Happy things. It's not as though my mind and my life is devoid of happy things, but I guess its always easier to pick on what one did wrong than what one did right eh? While figuring out where things went wrong, I totally by-passed the things that actually went right for me. Likewise, as I'm trying to save the things that have gone desperately wrong now, I'm forgetting to build up on the things going on right for me.
Okay, enough of random talk, some happy things that happened to me in the past few days. Not in chronological order, cause I have a terribly short-termed memory.

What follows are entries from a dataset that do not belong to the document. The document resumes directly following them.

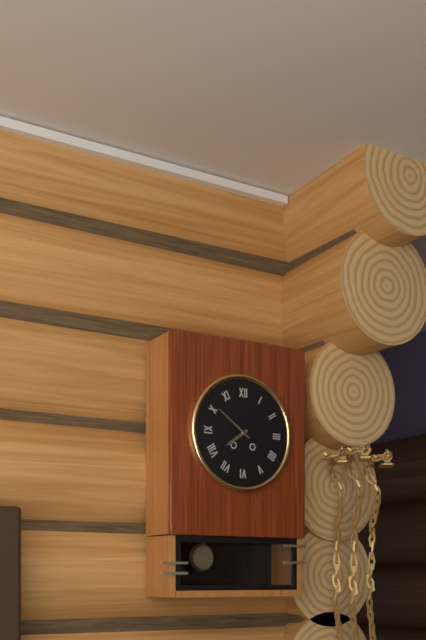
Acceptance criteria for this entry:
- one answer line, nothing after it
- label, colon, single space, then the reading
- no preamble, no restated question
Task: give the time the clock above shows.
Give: 7:51
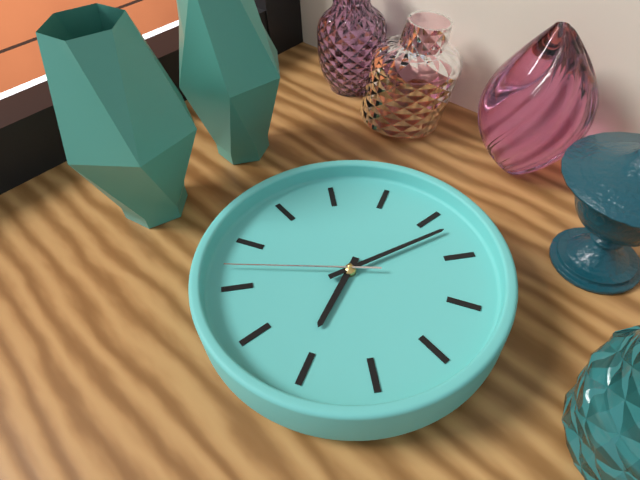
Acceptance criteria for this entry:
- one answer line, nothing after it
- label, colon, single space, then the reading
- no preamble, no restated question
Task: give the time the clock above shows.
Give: 6:07:42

- Finally buying my floorball stick, though I'm out of action, it doesn't mean that I can't have fun just shooting ballz at wallz just for the fun of it!

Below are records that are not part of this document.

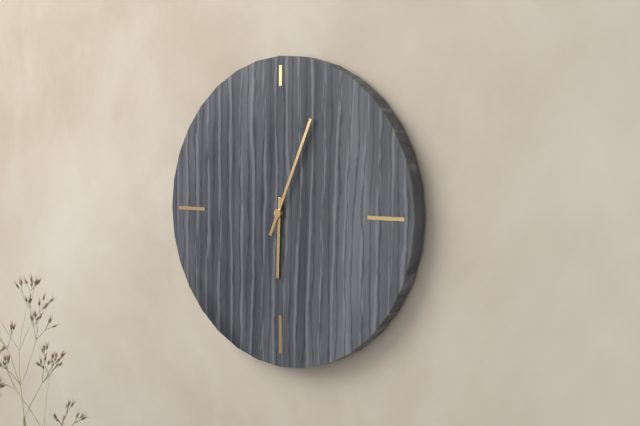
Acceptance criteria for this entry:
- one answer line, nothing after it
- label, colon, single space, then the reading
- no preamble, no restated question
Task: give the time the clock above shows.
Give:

- TSD farewell, sharing stories and remedies and laughing at the lameness of everyhing and how sad (and strangely similar) two lives are! Gosh, I still don't think my dictionary incident was that funny :/ It just showed how sad my vocab was at that time! But at least of all the possible meanings, that word meant the world to me at that time! :) Annnnnd, I still haven't completed my story yet! Stupid Yvette, make me walk all the way to Macs for nothing!

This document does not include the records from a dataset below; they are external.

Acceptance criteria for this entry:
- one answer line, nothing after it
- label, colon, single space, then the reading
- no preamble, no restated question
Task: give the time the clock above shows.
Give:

- SDD is falling into place! Yay! We got the programs out, the prizes out, the whole frikkin' system out! Let's hope that the 4 hours I put into making the que sheet turns out good! :) Come on guys! We can do this! Yeah! Leanne, Collin, don't stress!
- Went to the IT fair with
MARCUS TAY today! It was DAMN funny! Haha. Though the dog-food like rice that I bought was grotesquely overpriced and well, tasted like dog food! Ewww :( Haha, didn't know that so many people I knew actually worked there
- Oh oh! I mistook this random guy that I thought looked very familiar for
SARAH CHEONG'S dad! Haha! Almost called "uncle", but luckily I witheld myself. Okay, this isn't a happy thing, but I still think its funny.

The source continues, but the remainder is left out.